(Data items)
=-=-=-=-=

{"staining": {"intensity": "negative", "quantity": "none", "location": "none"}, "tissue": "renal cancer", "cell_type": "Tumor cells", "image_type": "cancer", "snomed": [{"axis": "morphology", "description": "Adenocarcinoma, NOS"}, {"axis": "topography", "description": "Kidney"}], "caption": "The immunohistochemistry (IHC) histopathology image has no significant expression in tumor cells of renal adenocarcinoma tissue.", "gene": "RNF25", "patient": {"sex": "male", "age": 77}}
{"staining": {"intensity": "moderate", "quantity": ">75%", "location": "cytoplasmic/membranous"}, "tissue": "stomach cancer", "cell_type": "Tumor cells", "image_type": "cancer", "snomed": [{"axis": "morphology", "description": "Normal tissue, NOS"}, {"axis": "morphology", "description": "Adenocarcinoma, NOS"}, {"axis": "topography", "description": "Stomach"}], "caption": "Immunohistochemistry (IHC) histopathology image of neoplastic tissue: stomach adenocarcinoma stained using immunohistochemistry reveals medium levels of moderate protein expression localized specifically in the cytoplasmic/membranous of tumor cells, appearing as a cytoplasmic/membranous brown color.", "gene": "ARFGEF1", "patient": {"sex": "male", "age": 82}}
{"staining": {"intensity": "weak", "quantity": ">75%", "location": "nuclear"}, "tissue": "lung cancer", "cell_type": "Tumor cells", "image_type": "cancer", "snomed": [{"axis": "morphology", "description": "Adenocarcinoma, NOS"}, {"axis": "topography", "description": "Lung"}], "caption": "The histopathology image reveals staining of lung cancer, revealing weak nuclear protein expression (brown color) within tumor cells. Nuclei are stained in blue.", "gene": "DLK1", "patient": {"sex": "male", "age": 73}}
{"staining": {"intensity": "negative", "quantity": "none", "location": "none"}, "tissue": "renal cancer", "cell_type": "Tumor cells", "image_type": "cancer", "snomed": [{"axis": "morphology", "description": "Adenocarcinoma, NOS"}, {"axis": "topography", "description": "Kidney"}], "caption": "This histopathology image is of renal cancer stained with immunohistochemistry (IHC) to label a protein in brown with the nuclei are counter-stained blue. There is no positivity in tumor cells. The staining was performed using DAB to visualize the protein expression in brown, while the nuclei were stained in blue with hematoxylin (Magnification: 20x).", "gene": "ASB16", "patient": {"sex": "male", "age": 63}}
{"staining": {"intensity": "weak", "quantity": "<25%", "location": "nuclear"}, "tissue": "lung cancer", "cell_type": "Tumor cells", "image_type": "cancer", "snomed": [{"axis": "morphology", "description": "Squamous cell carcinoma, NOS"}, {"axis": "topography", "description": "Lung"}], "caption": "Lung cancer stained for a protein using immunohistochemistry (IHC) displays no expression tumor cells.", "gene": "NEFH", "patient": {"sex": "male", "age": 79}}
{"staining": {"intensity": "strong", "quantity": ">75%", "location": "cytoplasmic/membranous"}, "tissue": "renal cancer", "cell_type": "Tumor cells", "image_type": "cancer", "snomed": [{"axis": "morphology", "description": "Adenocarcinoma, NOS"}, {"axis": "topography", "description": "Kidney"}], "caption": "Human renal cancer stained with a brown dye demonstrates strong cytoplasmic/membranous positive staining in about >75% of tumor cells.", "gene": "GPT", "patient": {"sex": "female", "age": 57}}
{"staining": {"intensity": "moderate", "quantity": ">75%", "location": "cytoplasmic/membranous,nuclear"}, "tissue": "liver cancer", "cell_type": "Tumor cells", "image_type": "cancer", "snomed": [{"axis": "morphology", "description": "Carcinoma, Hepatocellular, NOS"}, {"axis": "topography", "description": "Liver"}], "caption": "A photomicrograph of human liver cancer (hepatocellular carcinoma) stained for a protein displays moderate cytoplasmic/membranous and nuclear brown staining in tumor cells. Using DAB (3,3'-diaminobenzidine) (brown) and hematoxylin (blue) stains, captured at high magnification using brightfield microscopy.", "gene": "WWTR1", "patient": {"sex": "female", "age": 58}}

=-=-=-=-=

• [Exercise requirements] Exact copies of the line containing "stained with a" and of every line after it through the end of the entries are all that should be output.

• [Solution to this exercise]
{"staining": {"intensity": "strong", "quantity": ">75%", "location": "cytoplasmic/membranous"}, "tissue": "renal cancer", "cell_type": "Tumor cells", "image_type": "cancer", "snomed": [{"axis": "morphology", "description": "Adenocarcinoma, NOS"}, {"axis": "topography", "description": "Kidney"}], "caption": "Human renal cancer stained with a brown dye demonstrates strong cytoplasmic/membranous positive staining in about >75% of tumor cells.", "gene": "GPT", "patient": {"sex": "female", "age": 57}}
{"staining": {"intensity": "moderate", "quantity": ">75%", "location": "cytoplasmic/membranous,nuclear"}, "tissue": "liver cancer", "cell_type": "Tumor cells", "image_type": "cancer", "snomed": [{"axis": "morphology", "description": "Carcinoma, Hepatocellular, NOS"}, {"axis": "topography", "description": "Liver"}], "caption": "A photomicrograph of human liver cancer (hepatocellular carcinoma) stained for a protein displays moderate cytoplasmic/membranous and nuclear brown staining in tumor cells. Using DAB (3,3'-diaminobenzidine) (brown) and hematoxylin (blue) stains, captured at high magnification using brightfield microscopy.", "gene": "WWTR1", "patient": {"sex": "female", "age": 58}}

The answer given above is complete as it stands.